About this exercise
Write out each of the records below word for word, leaving out the pictures.

───── Material to process

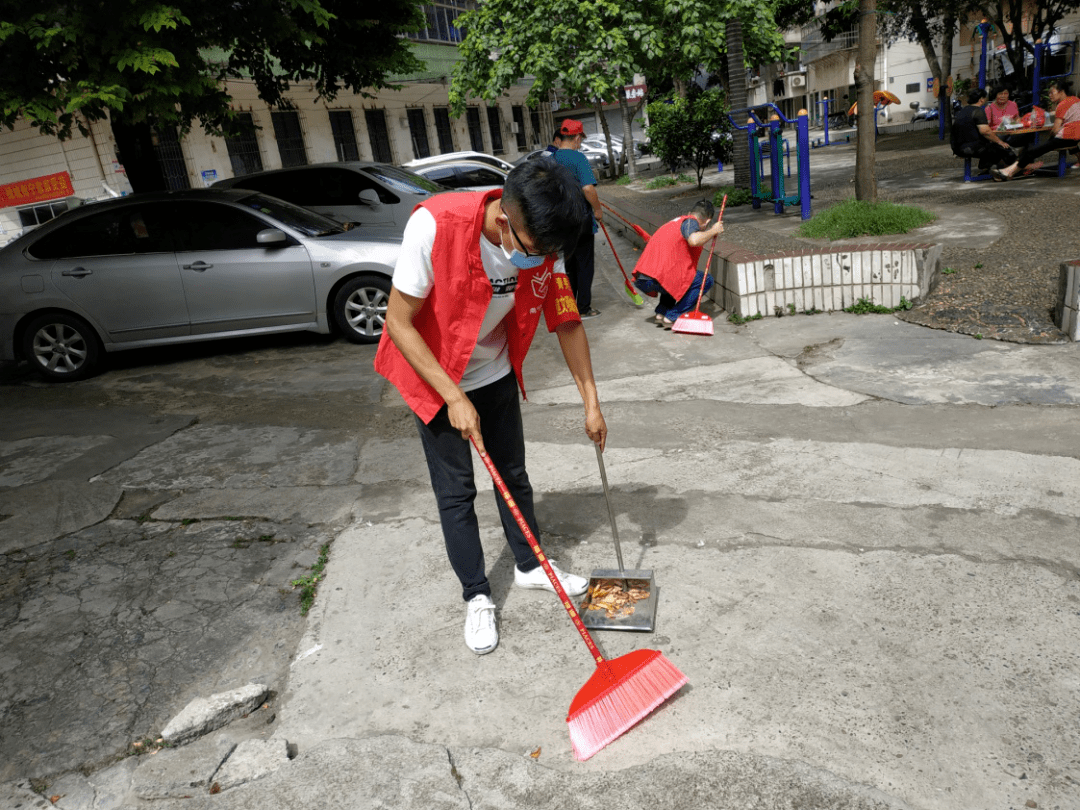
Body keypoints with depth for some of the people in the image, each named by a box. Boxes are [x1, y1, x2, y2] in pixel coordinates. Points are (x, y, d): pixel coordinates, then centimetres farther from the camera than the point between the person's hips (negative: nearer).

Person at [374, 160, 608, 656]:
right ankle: (476, 597, 20)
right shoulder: (434, 225, -34)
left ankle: (529, 565, 36)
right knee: (456, 490, 3)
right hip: (433, 375, -4)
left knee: (513, 475, 15)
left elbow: (566, 322, -7)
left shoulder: (541, 242, -19)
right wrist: (455, 398, -25)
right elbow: (399, 323, -26)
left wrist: (591, 402, -6)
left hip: (496, 373, 4)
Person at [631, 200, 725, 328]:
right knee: (706, 280, 4)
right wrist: (713, 231, -4)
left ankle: (660, 312, 18)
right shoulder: (690, 221, 1)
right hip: (657, 278, -9)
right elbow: (694, 240, -22)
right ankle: (672, 317, -2)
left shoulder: (674, 222, 29)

──────────

Task answer
Body keypoints with depth for some of the people in the image, each named by a box. Boxes are [x1, y1, x2, y2] in pixel coordinates. Points are (x, y, d): pixel coordinates, then centimetres farther from the camera than the point between the person's hips (negative: nearer).

Person at [374, 160, 608, 656]:
right ankle: (476, 597, 20)
right shoulder: (434, 225, -34)
left ankle: (529, 565, 36)
right knee: (456, 490, 3)
right hip: (433, 375, -4)
left knee: (513, 475, 15)
left elbow: (566, 322, -7)
left shoulder: (541, 242, -19)
right wrist: (455, 398, -25)
right elbow: (399, 323, -26)
left wrist: (591, 402, -6)
left hip: (496, 373, 4)
Person at [631, 200, 725, 328]:
right knee: (706, 280, 4)
right wrist: (713, 231, -4)
left ankle: (660, 312, 18)
right shoulder: (690, 221, 1)
right hip: (657, 278, -9)
right elbow: (694, 240, -22)
right ankle: (672, 317, -2)
left shoulder: (674, 222, 29)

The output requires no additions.